— Begin —

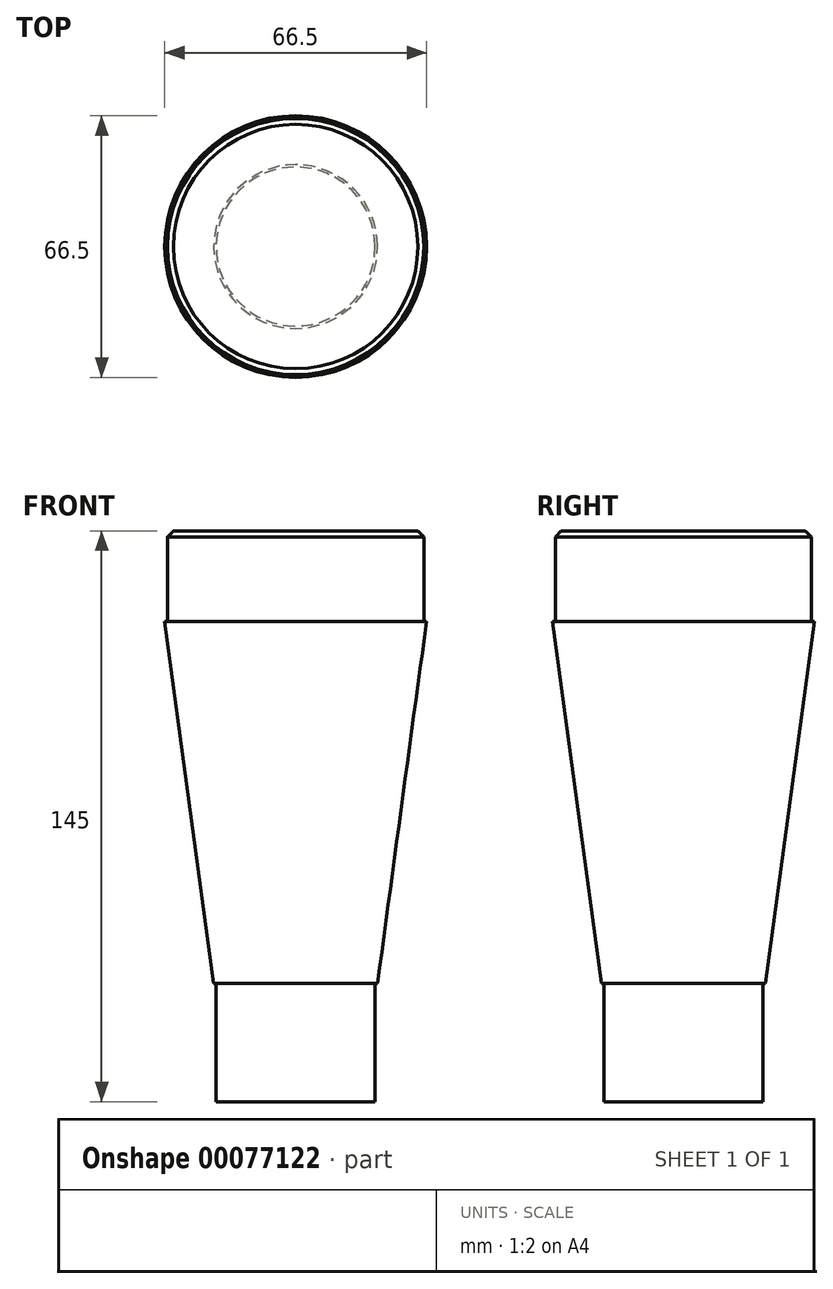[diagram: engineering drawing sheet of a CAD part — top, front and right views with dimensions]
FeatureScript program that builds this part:
annotation { "Feature Type Name" : "Feature", "Feature Type Description" : "" }
export const myFeature = defineFeature(function(context is Context, id is Id, definition is map)
    precondition{}
    {
        {
            var Q0;
            Q0=qCreatedBy(makeId("Front.planeOp"),FACE);
            var sketch = newSketch(context, id + "F0", { "sketchPlane" : qUnion([Q0])});
            skLineSegment(sketch, "E0", {"start": v(-32.55, 66.27) * mm, "end": v(-32.55, 43.27) * mm});
            skLineSegment(sketch, "E1", {"start": v(-32.55, 43.27) * mm, "end": v(-33.25, 43.27) * mm});
            skLineSegment(sketch, "E2", {"start": v(-33.25, 43.27) * mm, "end": v(-20.8, -48.73) * mm});
            skLineSegment(sketch, "E3", {"start": v(-20.8, -48.73) * mm, "end": v(-20.2, -48.73) * mm});
            skLineSegment(sketch, "E4", {"start": v(-20.2, -48.73) * mm, "end": v(-20.2, -78.73) * mm});
            skLineSegment(sketch, "E5", {"start": v(-20.2, -78.73) * mm, "end": v(0, -78.73) * mm});
            skLineSegment(sketch, "E6", {"start": v(-32.55, 66.27) * mm, "end": v(0, 66.27) * mm});
            skLineSegment(sketch, "E7", {"start": v(0, 94.78) * mm, "end": v(0, -99.97) * mm, "construction": true});
            skLineSegment(sketch, "E8", {"start": v(0, 66.27) * mm, "end": v(0, -78.73) * mm});
            skSolve(sketch);
        }
        {
            var Q0;
            Q0=makeQuery(id+"F0.imprint","IMPRINT",FACE,{"disambiguationData":[TD([[makeQuery(id+"F0.imprint","IMPRINT",EDGE,{"derivedFrom":sQuery(id+"F0.wireOp",EDGE,"E0")}),1.0]])]});
            var Q1;
            Q1=sQuery(id+"F0.wireOp",EDGE,"E7");
            revolve(context, id + "F1", {"entities" : qUnion([Q0]), "axis" : qUnion([Q1]), "revolveType" : RevolveType.FULL});
        }
        {
            var Q0;
            Q0=makeQuery(id+"F1.opRevolve","SWEPT_EDGE",EDGE,{"disambiguationData":[OSD([sQuery(id+"F0.wireOp",EDGE,"E0"),sQuery(id+"F0.wireOp",EDGE,"E6")])]});
            chamfer(context, id + "F2", {"entities" : qUnion([Q0]), "width" : 1.5 * mm, "tangentPropagation" : true});
        }
    });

— End —

Report every line of the rows above that contains the string "FACE", copying each one in full.

            Q0=qCreatedBy(makeId("Front.planeOp"),FACE);
            Q0=makeQuery(id+"F0.imprint","IMPRINT",FACE,{"disambiguationData":[TD([[makeQuery(id+"F0.imprint","IMPRINT",EDGE,{"derivedFrom":sQuery(id+"F0.wireOp",EDGE,"E0")}),1.0]])]});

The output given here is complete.